River Responses Impact Coastal Flooding Dynamics
Not only did flooding increase through time, it also increased in a downstream direction. Spatial changes have also been observed on the coastal plain of North Carolina (Sweet & Geratz, 2003), where one of the lowest recorded flooding intervals of 0.19 year−1 are consistent with the lowest interval observed in the Tom‐Al (Figure 4b). Similar trends are empirically observed on inland rivers showing recurrence intervals decrease with decreasing river slope, and are attributed to flow deceleration and relatively low riverbanks (Copeland et al., 2005; Williams, 1978). Because slope generally decreases downstream, approaching zero near the sea (i.e., backwater environments), the highest frequency of river flooding should be in the fluvial‐marine transition, as observed in this study.Along the fluvial‐marine transition, river event (i.e., river wave) water levels were additionally elevated by storm surge, forming compound events.

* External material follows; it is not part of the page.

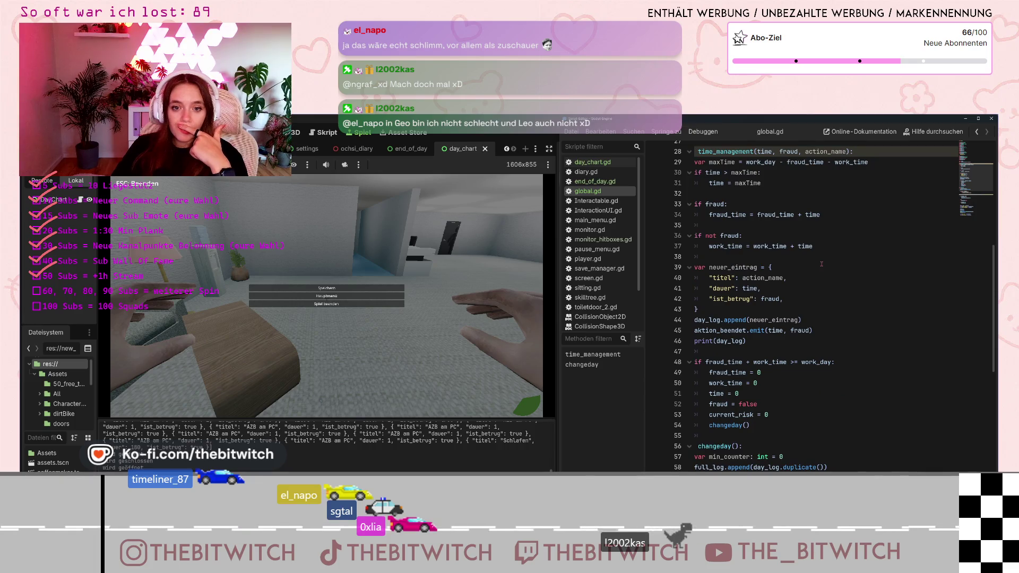
pyautogui.scroll(-2, 821, 264)
pyautogui.scroll(2, 743, 318)
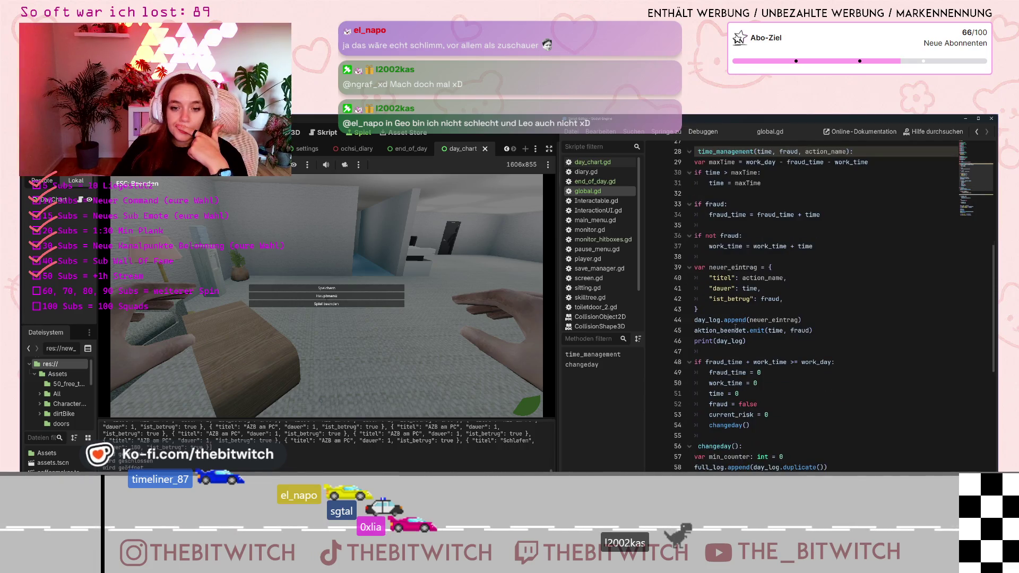
pyautogui.scroll(2, 769, 321)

Compounding occurred when intense precipitation created discharge events with short lag times (Figure 7c). If these discharge events had flooded, like March 2010 when antecedent discharge was already elevated, flooding could have increased the lag time due to overbanking (Dykstra & Dzwonkowski, 2020a), reducing the likelihood of compounding (e.g., Figure 7d). This overbanking transition to slower river waves may explain why intense precipitation during peak hurricane season only formed non‐flooding compound events.
Figure 7
Conceptual diagram of compound river‐storm surge events in the fluvial‐marine transition. The longitudinal profiles show (a) a river event (green) and (b) a storm surge event (purple) at three different times, capturing the events propagating as long waves and (c), (d) scenarios of how the waves can interact. (c) If the river and surge waves coincide in the same space at the same time, they form a compound event where water levels are higher than either event alone. (d) If the river wave is delayed (e.g., long precipitation‐discharge lag time, flooding), the surge wave may attenuate before the river wave reaches the surge wave. In this scenario, the surge event is followed by a river event and no compound event occurs.

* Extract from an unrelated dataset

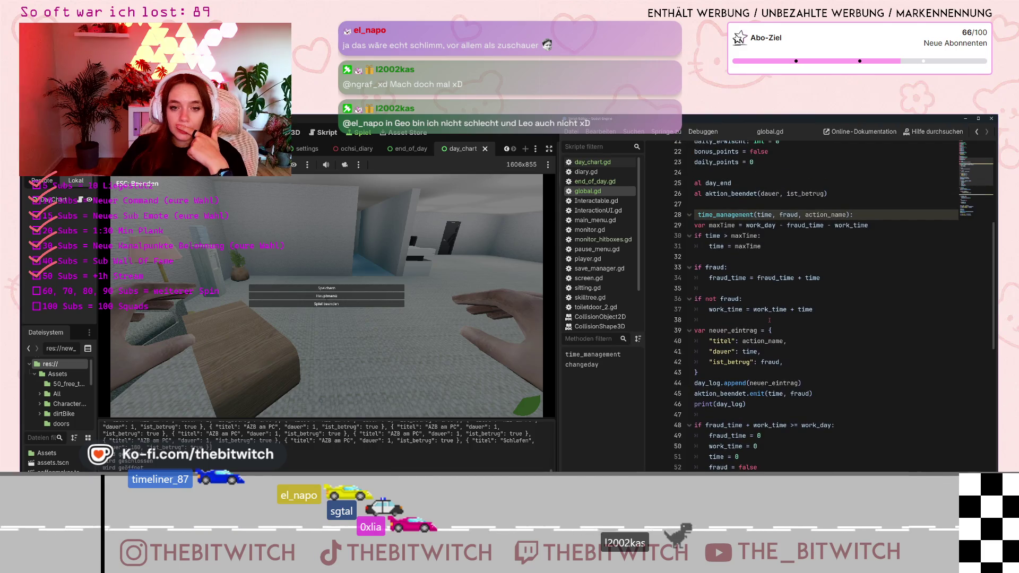
pyautogui.scroll(1, 769, 321)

Conceptual diagram of compound river‐storm surge events in the fluvial‐marine transition. The longitudinal profiles show (a) a river event (green) and (b) a storm surge event (purple) at three different times, capturing the events propagating as long waves and (c), (d) scenarios of how the waves can interact. (c) If the river and surge waves coincide in the same space at the same time, they form a compound event where water levels are higher than either event alone. (d) If the river wave is delayed (e.g., long precipitation‐discharge lag time, flooding), the surge wave may attenuate before the river wave reaches the surge wave. In this scenario, the surge event is followed by a river event and no compound event occurs.The compound events occurred when river and marine waves simultaneously propagated through the same region and may be the first observations of compound river‐marine events to be described as compounding waves (Figure 7). Capturing the waves in the same region allows for a simple comparison, which shows river waves had larger amplitudes entering the fluvial‐marine transition, more attenuation, and slower propagation (Figures 7a and 7b). These differences are attributed to their momentum in the shallow sloping fluvial‐marine transition with river waves loosing momentum and surge waves retaining momentum (Dykstra & Dzwonkowski, 2020a). The difference in celerity makes compound events most likely to occur on the inland reaches of the fluvial‐marine transition, near the tidal limit, where water levels would also be highest due to less attenuation of the river wave (Figures 1c and 7c). Other observations support this spatial variability of compound events, showing high risk for cities located near tidal limits (e.g., Washington, DC) and lower risk for cities directly on the coast (e.g., San Francisco; Moftakhari et al., 2017).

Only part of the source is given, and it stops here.